Let’s begin. Now, this may seem like a one-sided debate because not many would argue against BlackBerry in the keyboard court, but let’s put them through their paces just to make sure everything is out there. The largest market is obviously virtual keyboards, as iOS and Android do not offer physical keyboard options. In some ways, all virtual keyboards are similar. There are still a few differences along the way that I want to highlight to show the elegance and sophistication of BlackBerry 10.
iOS has taken severe PR hits in regards to their native keyboard on the iPhone. From autocorrect fails becoming a near living being on the interwebs to basic operations being MIA. They’ve been attacked and ridiculed by all. But it’s all good now, right? There are apps for that.
It still took them about 8 iterations to catch up… With the introduction of iOS8, Apple finally allowed the download of third party keyboard apps. However, other than a few kitschy vanity features, I would still find it lacking that an OS needs an app to improve on the operation of such an imperative function. Ultimately, if you need an app for that why would you trust the OS build in the first place? iOS 8 did (in 2014) offer another native innovation: predictive text. Text that will offer suggestions before you begin typing! Wow, way to catch up to BlackBerry circa 2013. Sorry… sarcasm.
There’s really not much to say differently about Android’s keyboards.
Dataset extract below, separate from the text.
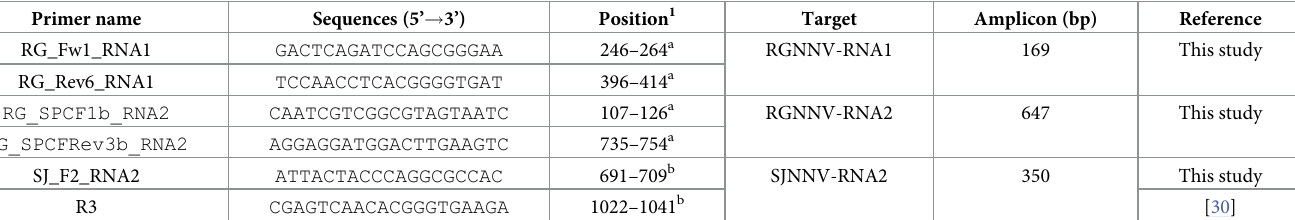
Table 1. Selected primer pairs for the multiplex one-step RT-PCR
Like iOS, they only offer VKB forms. (As for BlackBerry’s Priv, the hardware augmented the software which we will see later. So that credit lies solely in BlackBerry’s court.) Also, like iOS, they are often improved upon with the use of third party apps. However, they did offer some features like predictive text and swipe typing before iOS got around to it. So, kudos Android.
It’s a little hard for me to be enthusiastic about such an average catalog of features. Forgive me if it feels biased, and feel free to argue the options in the comments. We won’t even get into the security vulnerabilities.
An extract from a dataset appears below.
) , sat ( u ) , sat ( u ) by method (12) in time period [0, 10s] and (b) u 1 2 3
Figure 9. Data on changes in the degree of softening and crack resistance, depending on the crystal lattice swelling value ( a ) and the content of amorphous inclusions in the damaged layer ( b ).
There aren’t many things within mobile device history more iconic than BlackBerry and its keyboard. The BlackBerry keyboard is the consummate interface feature of the device’s archives. It has become such a part of the landscape, that when BlackBerry introduced its first full touch device Z10, they had to ensure that the virtual keyboard lived up to its physical predecessor. One small innovation that did this was in-keyboard predictions that minimized the amount of swiping needed.
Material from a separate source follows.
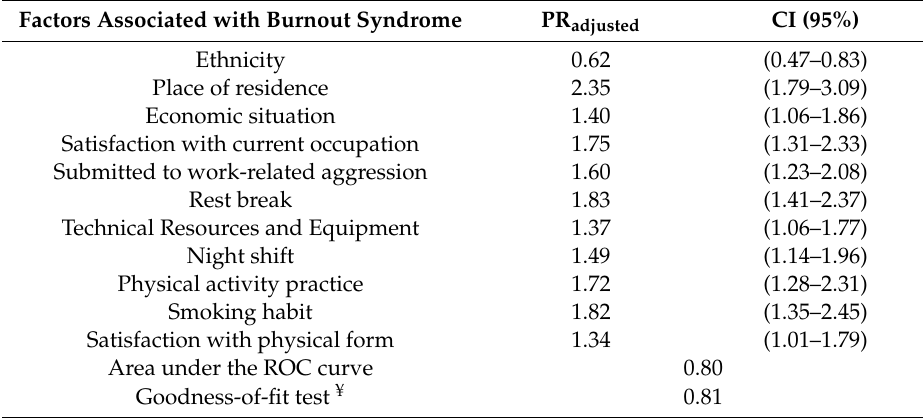
Table 4. Factors associated with Metabolic Syndrome in Primary Health Care nursing professionals, obtained by multivariate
While a physical keyboard may not seem to offer much for the OS, BlackBerry once again broke the mold. With their unique device, the Passport, BlackBerry took “swipe typing” to a new level. This bridged the feel of in-keyboard virtual typing with on keyboard predictions, allowing users to swipe up on the physical buttons to select a suggested word. The Passport also incorporated a fourth row keyboard on screen that offers the common special characters and numbers. This allowed for a sleeker physical design and a larger wide screen display. Furthermore, with its capacitive technology, BlackBerry reinstated the function of the trackpad that is absent from its previous PKB offering, the Q10. The keyboard offers a double tap feature that brings up the cursor allowing for ease of movement along text. There is a swipe left feature to delete whole words, and a swipe up feature to select predicted ones. And that is just for keyboard uses. There’s also scrolling and zooming capabilities in this capacitive keyboard. BlackBerry continued this legacy in their Android device Priv PKB.
I think it’s important to note as a final comment, that even though BlackBerry is touted as being ancient and old school for keeping PKB form factors available, there are hardware developers like the infamous Typo that try to emulate the BlackBerry keyboard style in a hardware add-on for slab devices. I think some people just like to push buttons.